»Der chinesische Paravent«: Kolonialismus in deutschen Wohnzimmern
Elf Familienerbstücke, elf Vorfahren, elf Geschichten aus der deutschen Kolonialzeit: So ließe sich dieses Buch in aller Kürze zusammenfassen. Hinter diesen einfachen Stichworten verbirgt sich jedoch eine literarisch-historisch Reise von elf Familien in die je eigene Geschichte. Anhand von Objekten – darunter ein Hyänenschädel, eine Holztrommel oder ein Teeservice – werden die heutigen Besitzer mit deren Erwerbsgeschichte und dem Handeln ihrer Groß- und Urgroßeltern konfrontiert. Dabei wird deutlich, wie prägend, aber auch gewinnbringend der Einsatz in den Kolonien – ob in Handel, Militärdienst oder der Missionsarbeit – für die Familien in den deutschen Überseegebieten war und es zum Teil heute noch ist.
Der Ursprung des Buchs liegt in einem persönlichen Projekt aus der Coronazeit, als die Autorin, Redakteurin der Zeitung »Der Tagesspiegel«, die Geschichte eines Familienerbstücks erforschte: eines Raumtrenners mit Stoffbezug, dessen Ikonographie eine Verbindung zum chinesischen Kaiserhaus nahelegt. Mit ihm beginnt das erste Kapitel dieses spannenden und sehr persönlichen Buchs.

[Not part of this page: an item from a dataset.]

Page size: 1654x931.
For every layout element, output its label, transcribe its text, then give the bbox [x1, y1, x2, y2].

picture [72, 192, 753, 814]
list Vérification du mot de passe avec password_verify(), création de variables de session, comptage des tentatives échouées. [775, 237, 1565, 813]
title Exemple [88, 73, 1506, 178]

Die folgenden Kapitel sind ähnlich aufgebaut: Anhand der Biografien der Erwerbenden und ihrer Rollen in der/den deutsche(n) Kolonialgeschichte(n) wird recherchiert, wann und wie das jeweilige Artefakt in den Familienbesitz kam und was über es selbst und seine Herkunft bekannt ist. Nicht selten kommt es hier zu Überraschungen, auch weil parallel Museen und Spezialisten eigene Nachforschungen anstellten.
Soldaten, Kaufleute, Missionare
Was auf den ersten Blick etwas schematisch wirkt, erweist sich als kluger Aufbau. Die Autorin, selbst Kunstgeschichtlerin und Historikerin, verknüpft die persönlichen Erfahrungen und Lebensgeschichten der Vorfahren geschickt mit den weltpolitischen Ereignissen der jeweiligen Epochen. Leider geraten dabei die Objekte mit kolonialem Bezug mitunter etwas aus dem Blick, da ihr Einfluss auf die Familien und ihre Vorfahren – in der Regel die Groß- und Urgroßväter – und die deutsche Kolonialzeit oft in den Vordergrund rückt.

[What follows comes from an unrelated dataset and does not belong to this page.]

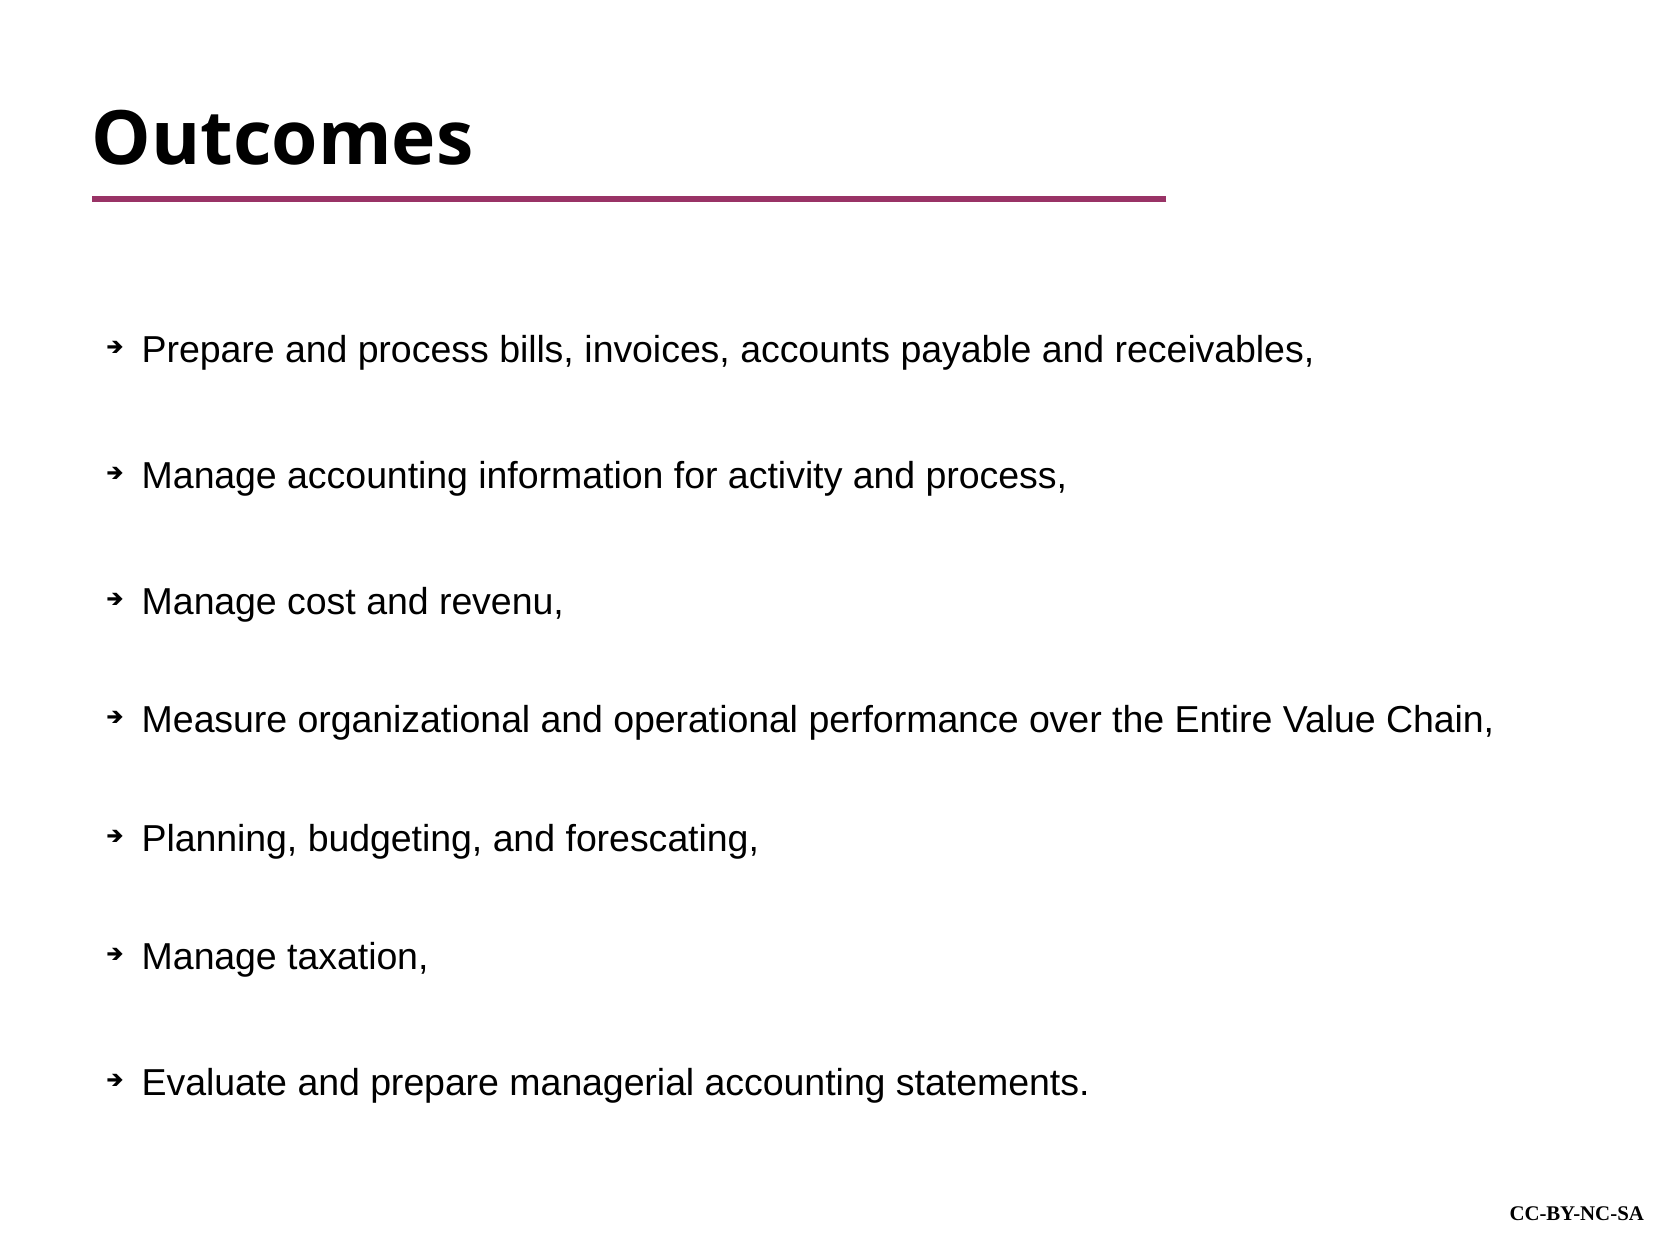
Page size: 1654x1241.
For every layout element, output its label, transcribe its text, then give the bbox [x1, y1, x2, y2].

title Outcomes [91, 31, 1569, 239]
text_box Prepare and process bills, invoices, accounts payable and receivables, Manage accounting information for activity and process, Manage cost and revenu, Measure organizational and operational performance over the Entire Value Chain, Planning, budgeting, and forescating, Manage taxation, Evaluate and prepare managerial accounting statements. [91, 258, 1545, 1223]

Nicola Kuhn präsentiert dabei die unterschiedlichsten Familien und kolonialen Akteure: Soldaten, Kaufleute und Missionare. Ihre Fälle stammen aus allen ehemaligen deutschen Kolonien in Afrika, Asien und der Südsee. Sie zeigt, wie reich das koloniale System die Akteure machte, wie groß die Unterschiede zwischen den Europäern und den Einheimischen waren und wie brutal die Kolonialtruppen raubend gegen die Indigenen vorgingen. Die meisten Episoden spielen dabei zum Ende der Wilhelminischen Ära. Der Erste Weltkrieg war für sie ebenso bestimmend wie der von vielen der Protagonisten im Kontext des Kriegsgeschehens am eigenen Leib erfahrene Verlust der Kolonien.

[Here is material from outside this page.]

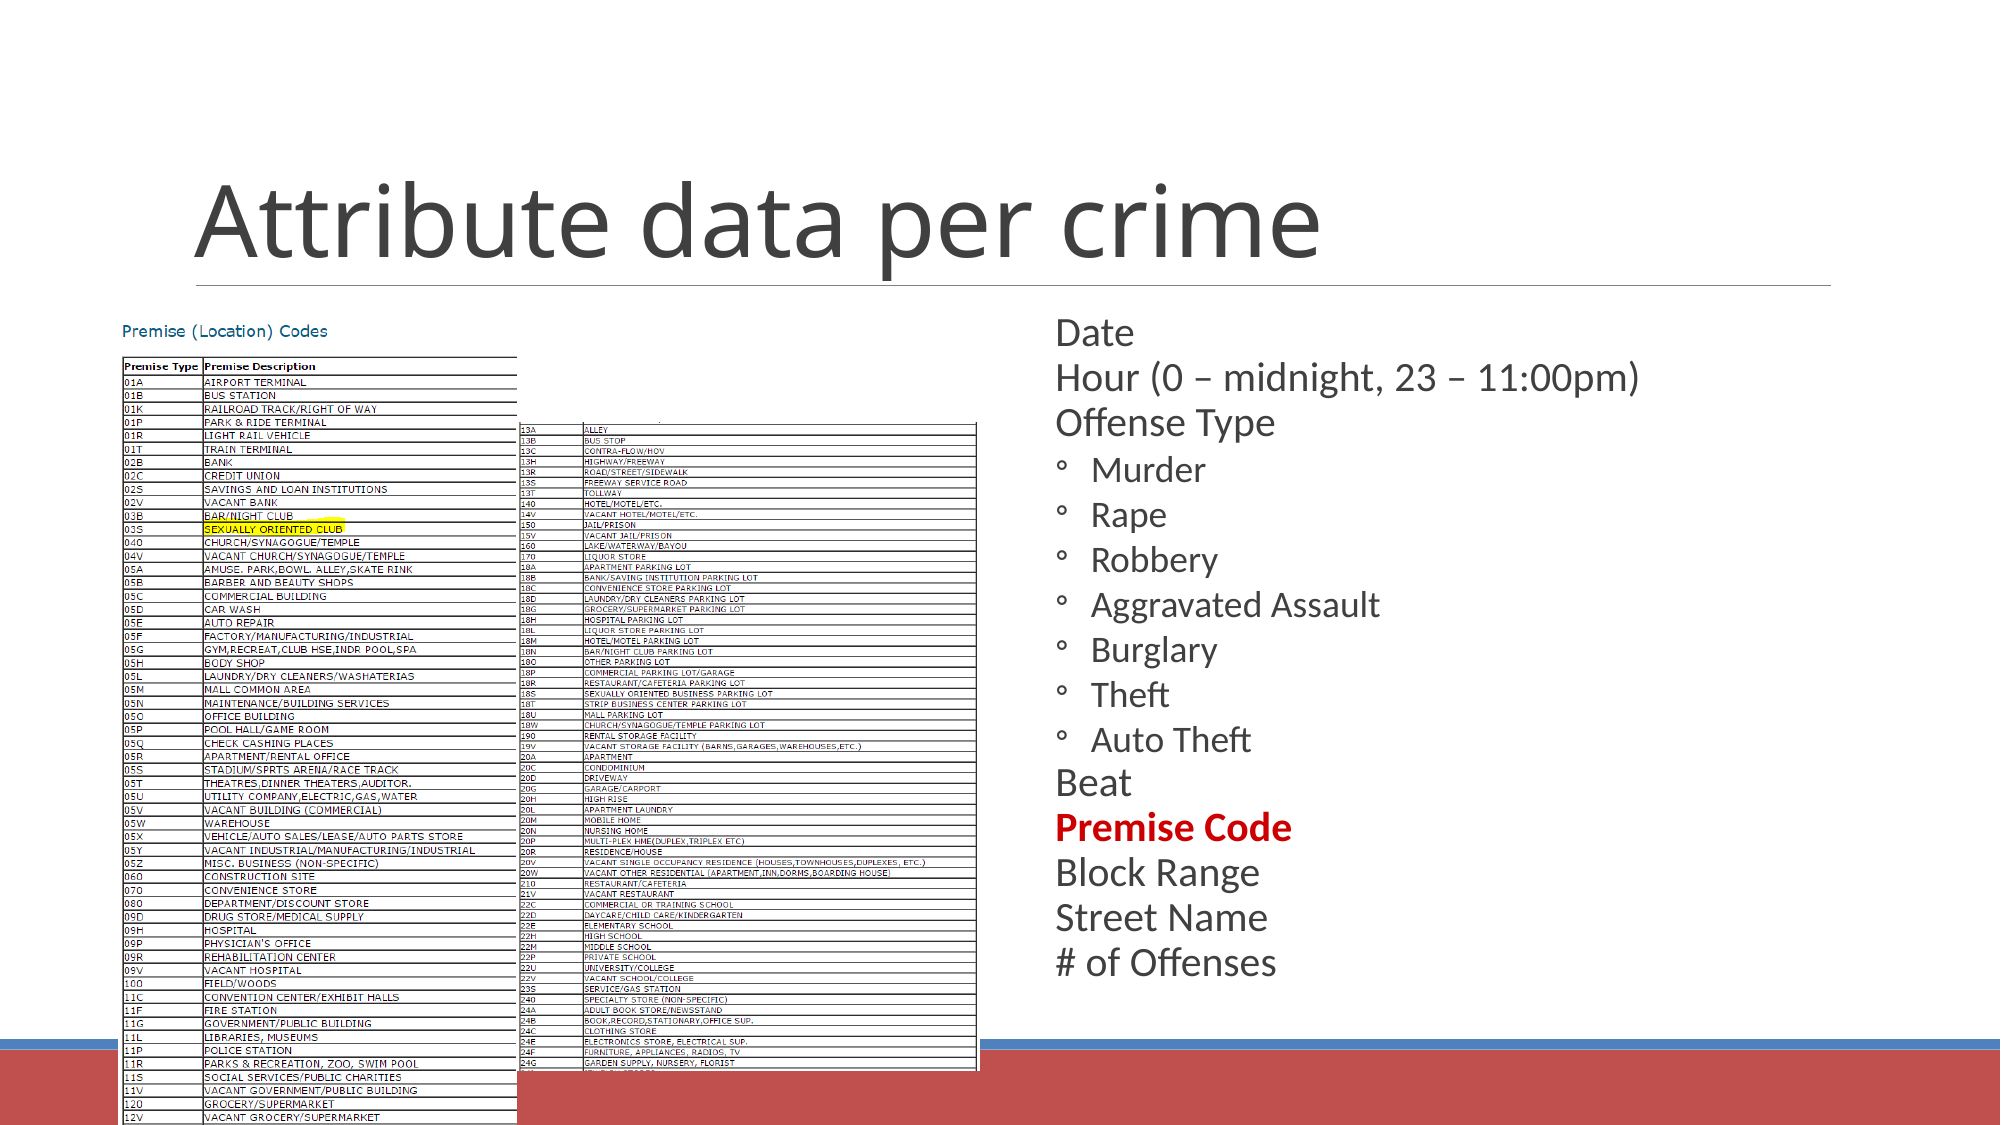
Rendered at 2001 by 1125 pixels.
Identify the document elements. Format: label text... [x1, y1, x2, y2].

text_box Attribute data per crime [180, 47, 1830, 285]
text_box Date Hour (0 – midnight, 23 – 11:00pm) Offense Type Murder Rape Robbery Aggravated Assault Burglary Theft Auto Theft Beat Premise Code Block Range Street Name # of Offenses [1020, 302, 1830, 1027]
picture [118, 316, 980, 1125]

Was man als Leser etwas vermisst, ist eine Art Überblick über die deutsche Kolonialzeit und deren historische Einordnung, und auch eine Übersichtskarte wäre wünschenswert gewesen. Für die Lektüre ist ein gewisses Vorwissen daher durchaus hilfreich. Was das Buch qua Konzentration auf die Familiengeschichten auch nicht leistet, ist eine allgemeinere Beurteilung der Kolonialzeit. Die Perspektive der Nachfahren schwankt hier meist zwischen Verharmlosung und dem individuellen Wunsch nach Restitution. Insgesamt ist Nicola Kuhn aber ein spannendes und lehrreiches Buch gelungen, das neugierig macht auf eine Zeit, die auch für viele deutsche Familien prägend war – und es zum Teil bis heute ist.